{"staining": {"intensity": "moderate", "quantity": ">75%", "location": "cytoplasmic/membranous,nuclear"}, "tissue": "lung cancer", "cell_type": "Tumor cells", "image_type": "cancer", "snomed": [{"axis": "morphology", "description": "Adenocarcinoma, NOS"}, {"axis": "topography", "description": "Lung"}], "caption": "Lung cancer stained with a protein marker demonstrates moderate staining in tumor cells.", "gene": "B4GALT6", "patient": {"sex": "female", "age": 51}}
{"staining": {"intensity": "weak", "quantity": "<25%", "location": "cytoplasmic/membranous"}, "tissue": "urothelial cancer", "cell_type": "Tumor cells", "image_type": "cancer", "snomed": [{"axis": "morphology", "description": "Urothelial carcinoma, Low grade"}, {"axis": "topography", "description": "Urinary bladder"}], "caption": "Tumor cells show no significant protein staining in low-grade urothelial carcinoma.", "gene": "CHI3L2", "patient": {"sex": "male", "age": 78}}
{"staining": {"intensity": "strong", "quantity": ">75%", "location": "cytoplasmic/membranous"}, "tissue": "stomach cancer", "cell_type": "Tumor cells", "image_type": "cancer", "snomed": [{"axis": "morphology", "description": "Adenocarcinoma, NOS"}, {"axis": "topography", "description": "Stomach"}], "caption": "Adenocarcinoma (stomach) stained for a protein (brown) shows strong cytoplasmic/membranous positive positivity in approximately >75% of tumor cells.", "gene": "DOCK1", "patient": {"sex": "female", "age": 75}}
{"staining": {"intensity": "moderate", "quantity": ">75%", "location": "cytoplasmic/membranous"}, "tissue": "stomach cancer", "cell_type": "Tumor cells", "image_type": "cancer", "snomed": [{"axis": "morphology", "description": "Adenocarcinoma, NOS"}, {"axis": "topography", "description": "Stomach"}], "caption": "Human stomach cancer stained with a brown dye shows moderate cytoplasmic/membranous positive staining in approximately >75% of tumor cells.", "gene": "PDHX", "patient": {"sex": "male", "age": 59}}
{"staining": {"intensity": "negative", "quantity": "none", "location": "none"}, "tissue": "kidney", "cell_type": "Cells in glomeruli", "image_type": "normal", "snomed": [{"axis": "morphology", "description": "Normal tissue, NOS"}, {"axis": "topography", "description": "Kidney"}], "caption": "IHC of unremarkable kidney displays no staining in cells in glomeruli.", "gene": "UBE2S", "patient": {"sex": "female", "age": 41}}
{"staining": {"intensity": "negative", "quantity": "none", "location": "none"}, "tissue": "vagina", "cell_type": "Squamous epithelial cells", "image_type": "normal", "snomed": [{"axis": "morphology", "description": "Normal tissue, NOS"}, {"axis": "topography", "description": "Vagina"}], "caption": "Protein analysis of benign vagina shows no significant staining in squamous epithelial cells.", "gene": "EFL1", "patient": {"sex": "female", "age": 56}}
──────────────────────────────
# WHAT TO DO:
Copy every line of the records above, starting with the first, up to and including the line containing "cells show no".

# YOUR SOLUTION:
{"staining": {"intensity": "moderate", "quantity": ">75%", "location": "cytoplasmic/membranous,nuclear"}, "tissue": "lung cancer", "cell_type": "Tumor cells", "image_type": "cancer", "snomed": [{"axis": "morphology", "description": "Adenocarcinoma, NOS"}, {"axis": "topography", "description": "Lung"}], "caption": "Lung cancer stained with a protein marker demonstrates moderate staining in tumor cells.", "gene": "B4GALT6", "patient": {"sex": "female", "age": 51}}
{"staining": {"intensity": "weak", "quantity": "<25%", "location": "cytoplasmic/membranous"}, "tissue": "urothelial cancer", "cell_type": "Tumor cells", "image_type": "cancer", "snomed": [{"axis": "morphology", "description": "Urothelial carcinoma, Low grade"}, {"axis": "topography", "description": "Urinary bladder"}], "caption": "Tumor cells show no significant protein staining in low-grade urothelial carcinoma.", "gene": "CHI3L2", "patient": {"sex": "male", "age": 78}}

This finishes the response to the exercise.